──────── Dataset content
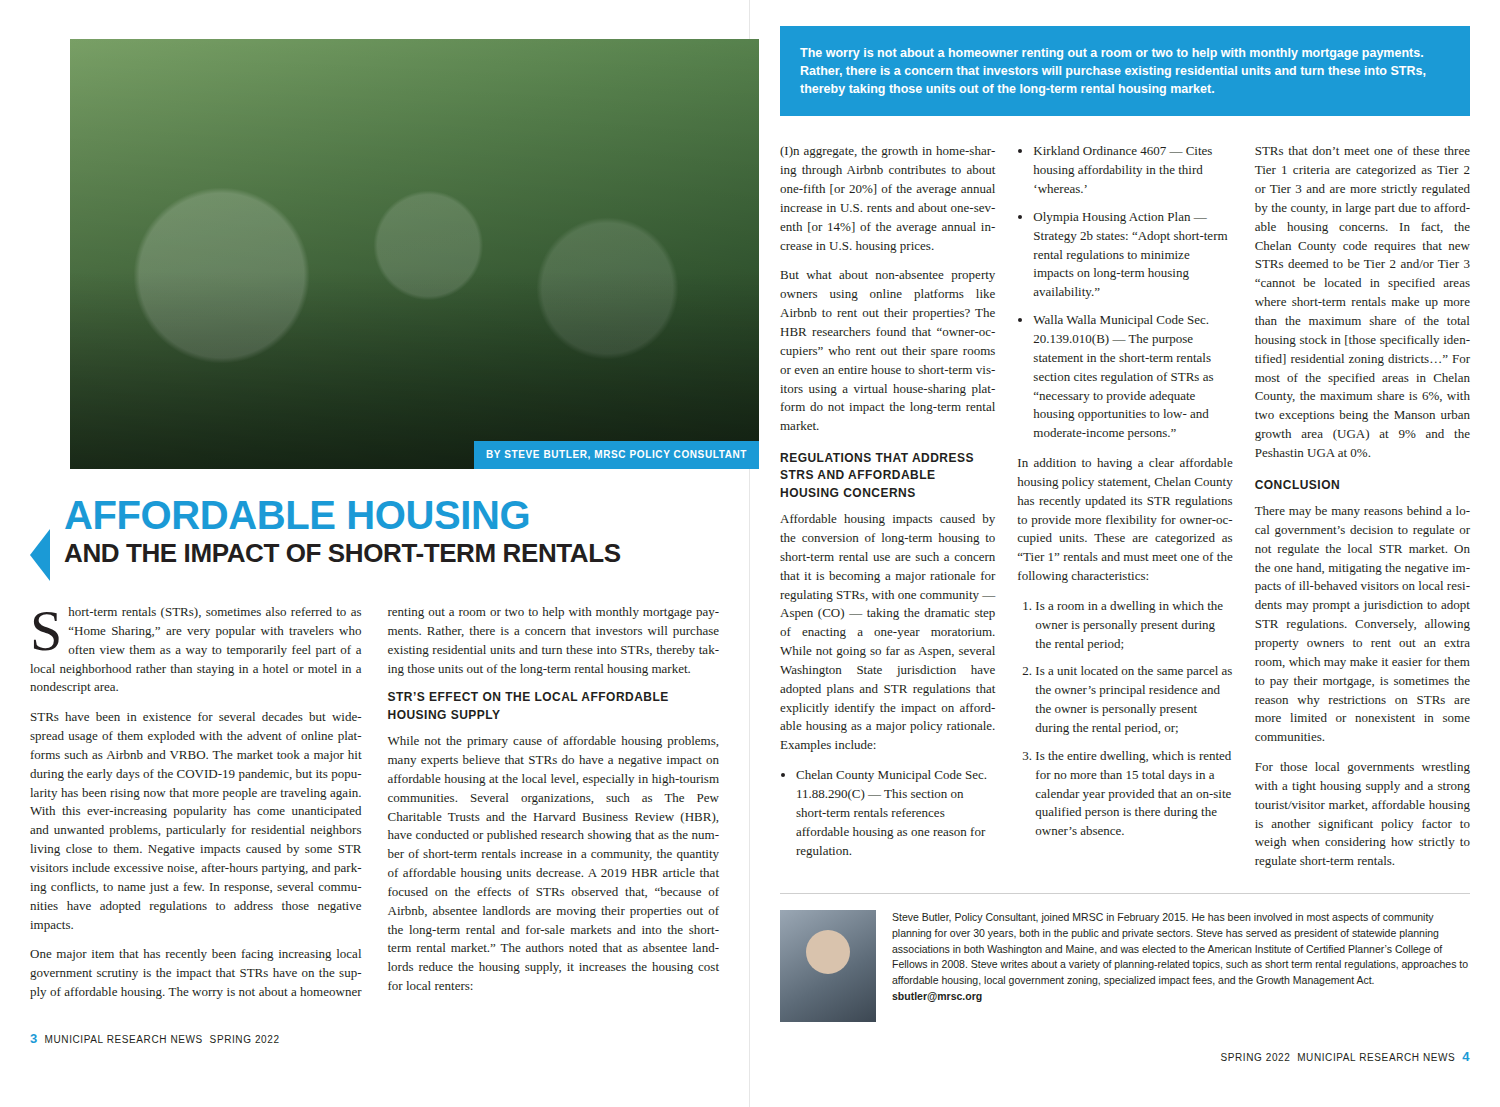BY STEVE BUTLER, MRSC POLICY CONSULTANT
Affordable Housing and the Impact of Short-Term Rentals
Short-term rentals (STRs), sometimes also referred to as “Home Sharing,” are very popular with travelers who often view them as a way to temporarily feel part of a local neighborhood rather than staying in a hotel or motel in a nondescript area.
STRs have been in existence for several decades but widespread usage of them exploded with the advent of online platforms such as Airbnb and VRBO. The market took a major hit during the early days of the COVID-19 pandemic, but its popularity has been rising now that more people are traveling again. With this ever-increasing popularity has come unanticipated and unwanted problems, particularly for residential neighbors living close to them. Negative impacts caused by some STR visitors include excessive noise, after-hours partying, and parking conflicts, to name just a few. In response, several communities have adopted regulations to address those negative impacts.
One major item that has recently been facing increasing local government scrutiny is the impact that STRs have on the supply of affordable housing. The worry is not about a homeowner renting out a room or two to help with monthly mortgage payments. Rather, there is a concern that investors will purchase existing residential units and turn these into STRs, thereby taking those units out of the long-term rental housing market.
STR’s Effect on the Local Affordable Housing Supply
While not the primary cause of affordable housing problems, many experts believe that STRs do have a negative impact on affordable housing at the local level, especially in high-tourism communities. Several organizations, such as The Pew Charitable Trusts and the Harvard Business Review (HBR), have conducted or published research showing that as the number of short-term rentals increase in a community, the quantity of affordable housing units decrease. A 2019 HBR article that focused on the effects of STRs observed that, “because of Airbnb, absentee landlords are moving their properties out of the long-term rental and for-sale markets and into the short-term rental market.” The authors noted that as absentee landlords reduce the housing supply, it increases the housing cost for local renters:
3 Municipal Research News Spring 2022
The worry is not about a homeowner renting out a room or two to help with monthly mortgage payments. Rather, there is a concern that investors will purchase existing residential units and turn these into STRs, thereby taking those units out of the long-term rental housing market.
(I)n aggregate, the growth in home-sharing through Airbnb contributes to about one-fifth [or 20%] of the average annual increase in U.S. rents and about one-seventh [or 14%] of the average annual increase in U.S. housing prices.
But what about non-absentee property owners using online platforms like Airbnb to rent out their properties? The HBR researchers found that “owner-occupiers” who rent out their spare rooms or even an entire house to short-term visitors using a virtual house-sharing platform do not impact the long-term rental market.
Regulations That Address STRs and Affordable Housing Concerns
Affordable housing impacts caused by the conversion of long-term housing to short-term rental use are such a concern that it is becoming a major rationale for regulating STRs, with one community — Aspen (CO) — taking the dramatic step of enacting a one-year moratorium. While not going so far as Aspen, several Washington State jurisdiction have adopted plans and STR regulations that explicitly identify the impact on affordable housing as a major policy rationale. Examples include:
Chelan County Municipal Code Sec. 11.88.290(C) — This section on short-term rentals references affordable housing as one reason for regulation.
Kirkland Ordinance 4607 — Cites housing affordability in the third ‘whereas.’
Olympia Housing Action Plan — Strategy 2b states: “Adopt short-term rental regulations to minimize impacts on long-term housing availability.”
Walla Walla Municipal Code Sec. 20.139.010(B) — The purpose statement in the short-term rentals section cites regulation of STRs as “necessary to provide adequate housing opportunities to low- and moderate-income persons.”
In addition to having a clear affordable housing policy statement, Chelan County has recently updated its STR regulations to provide more flexibility for owner-occupied units. These are categorized as “Tier 1” rentals and must meet one of the following characteristics:
Is a room in a dwelling in which the owner is personally present during the rental period;
Is a unit located on the same parcel as the owner’s principal residence and the owner is personally present during the rental period, or;
Is the entire dwelling, which is rented for no more than 15 total days in a calendar year provided that an on-site qualified person is there during the owner’s absence.
STRs that don’t meet one of these three Tier 1 criteria are categorized as Tier 2 or Tier 3 and are more strictly regulated by the county, in large part due to affordable housing concerns. In fact, the Chelan County code requires that new STRs deemed to be Tier 2 and/or Tier 3 “cannot be located in specified areas where short-term rentals make up more than the maximum share of the total housing stock in [those specifically identified] residential zoning districts…” For most of the specified areas in Chelan County, the maximum share is 6%, with two exceptions being the Manson urban growth area (UGA) at 9% and the Peshastin UGA at 0%.
Conclusion
There may be many reasons behind a local government’s decision to regulate or not regulate the local STR market. On the one hand, mitigating the negative impacts of ill-behaved visitors on local residents may prompt a jurisdiction to adopt STR regulations. Conversely, allowing property owners to rent out an extra room, which may make it easier for them to pay their mortgage, is sometimes the reason why restrictions on STRs are more limited or nonexistent in some communities.
For those local governments wrestling with a tight housing supply and a strong tourist/visitor market, affordable housing is another significant policy factor to weigh when considering how strictly to regulate short-term rentals.
Steve Butler, Policy Consultant, joined MRSC in February 2015. He has been involved in most aspects of community planning for over 30 years, both in the public and private sectors. Steve has served as president of statewide planning associations in both Washington and Maine, and was elected to the American Institute of Certified Planner’s College of Fellows in 2008. Steve writes about a variety of planning-related topics, such as short term rental regulations, approaches to affordable housing, local government zoning, specialized impact fees, and the Growth Management Act.
sbutler@mrsc.org
Spring 2022 Municipal Research News 4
────────────────
#### What you will do:
Return verbatim each line from the one that mentions "Steve Butler, Policy" to the end of the entries, inclusive.

#### Response to this task:
Steve Butler, Policy Consultant, joined MRSC in February 2015. He has been involved in most aspects of community planning for over 30 years, both in the public and private sectors. Steve has served as president of statewide planning associations in both Washington and Maine, and was elected to the American Institute of Certified Planner’s College of Fellows in 2008. Steve writes about a variety of planning-related topics, such as short term rental regulations, approaches to affordable housing, local government zoning, specialized impact fees, and the Growth Management Act.
sbutler@mrsc.org
Spring 2022 Municipal Research News 4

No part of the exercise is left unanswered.